Except a bolt of lightning ruined what should have been her moment of victory. She tumbled below into the unforgiving river’s embrace.

She woke a changed woman. The fall broke her body but the apple had somehow crippled her magical powers. She couldn’t even cast a simple flame enchantment to cook her dinners. Thankfully, she could still command the lesser creatures of the forest. She also found a new use for them.

Inexplicably, she could now absorb the life force from animals. By simply placing her palms upon the creatures, she could drain their life – and their memories – into herself.

She used this new power to heal herself over the course of many moons.

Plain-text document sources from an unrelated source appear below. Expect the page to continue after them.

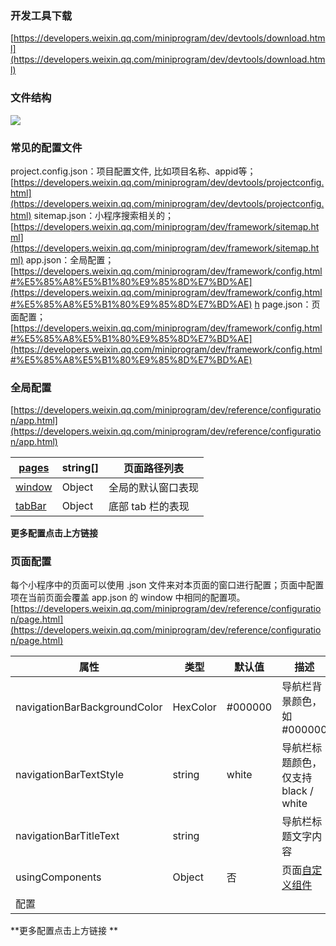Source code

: ### 开发工具下载
[https://developers.weixin.qq.com/miniprogram/dev/devtools/download.html](https://developers.weixin.qq.com/miniprogram/dev/devtools/download.html)
### 文件结构
![](https://cdn.nlark.com/yuque/0/2021/png/2779910/1628823412442-d19bcf1d-0368-41b3-a16a-77dac5a6cd64.png#clientId=ud1d26598-6410-4&from=paste&id=ua26b4c7c&originHeight=513&originWidth=1024&originalType=url&ratio=1&rotation=0&showTitle=false&status=done&style=none&taskId=u80500674-3d9b-4725-a357-c0d9fce7c47&title=)
### 常见的配置文件
project.config.json：项目配置文件, 比如项目名称、appid等；
[https://developers.weixin.qq.com/miniprogram/dev/devtools/projectconfig.html](https://developers.weixin.qq.com/miniprogram/dev/devtools/projectconfig.html)
sitemap.json：小程序搜索相关的；
[https://developers.weixin.qq.com/miniprogram/dev/framework/sitemap.html](https://developers.weixin.qq.com/miniprogram/dev/framework/sitemap.html)
app.json：全局配置；
[https://developers.weixin.qq.com/miniprogram/dev/framework/config.html#%E5%85%A8%E5%B1%80%E9%85%8D%E7%BD%AE](https://developers.weixin.qq.com/miniprogram/dev/framework/config.html#%E5%85%A8%E5%B1%80%E9%85%8D%E7%BD%AE) [h](https://developers.weixin.qq.com/miniprogram/dev/framework/config.html)
page.json：页面配置； [https://developers.weixin.qq.com/miniprogram/dev/framework/config.html#%E5%85%A8%E5%B1%80%E9%85%8D%E7%BD%AE](https://developers.weixin.qq.com/miniprogram/dev/framework/config.html#%E5%85%A8%E5%B1%80%E9%85%8D%E7%BD%AE)
### 全局配置
[https://developers.weixin.qq.com/miniprogram/dev/reference/configuration/app.html](https://developers.weixin.qq.com/miniprogram/dev/reference/configuration/app.html)

| [pages](https://developers.weixin.qq.com/miniprogram/dev/reference/configuration/app.html#pages) | string[] | 页面路径列表 |
| --- | --- | --- |
| [window](https://developers.weixin.qq.com/miniprogram/dev/reference/configuration/app.html#window) | Object | 全局的默认窗口表现 |
| [tabBar](https://developers.weixin.qq.com/miniprogram/dev/reference/configuration/app.html#tabBar) | Object | 底部 tab 栏的表现 |

**更多配置点击上方链接**
### **页面配置**
每个小程序中的页面可以使用 .json 文件来对本页面的窗口进行配置；页面中配置项在当前页面会覆盖 app.json 的 window 中相同的配置项。
[https://developers.weixin.qq.com/miniprogram/dev/reference/configuration/page.html](https://developers.weixin.qq.com/miniprogram/dev/reference/configuration/page.html)

| **属性** | **类型** | **默认值** | **描述** |
| --- | --- | --- | --- |
| navigationBarBackgroundColor | HexColor | #000000 | 导航栏背景颜色，如 #000000 |
| navigationBarTextStyle | string | white | 导航栏标题颜色，仅支持 black / white |
| navigationBarTitleText | string |  | 导航栏标题文字内容 |
| usingComponents | Object | 否 | 页面[自定义组件](https://developers.weixin.qq.com/miniprogram/dev/framework/custom-component/)
配置 |

**更多配置点击上方链接 **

In the process, she forged a connection with the forest. Aside from some choice furs, she stopped wearing clothing, preferring instead the freedom of nakedness. There amongst the creatures and trees, she was free of gossip, betrayal, politics, etiquette, and all the blankets of humanity that smothered her in her former life. Alas, that freedom was not meant to last.

Yestermorn, shortly after sunrise, agony pierced her skull. In the same instant, all the birds in the forest took flight into the darkening sky. She commanded them to return, but they ignored her.

They. Ignored. Her.

Since that moment, a fracture has festered in her mind. She spent all of yesterday preparing, at last, to leave the forest. She tore down her primitive shelter and cleaned her simple white dress. Her heart throbbed with dread.

Last night was the first time she really missed her spells. It was also the first time she felt truly afraid.

She couldn’t sleep. It was as if whatever path inside her skull led from wakefulness to dreaming had been destroyed. Whenever she tried to sleep, she saw only bright red flashes of anger, black bruises of pain, and white patches of thirst. Snow. These visions kept her stuck awake like a bug trapped in a web.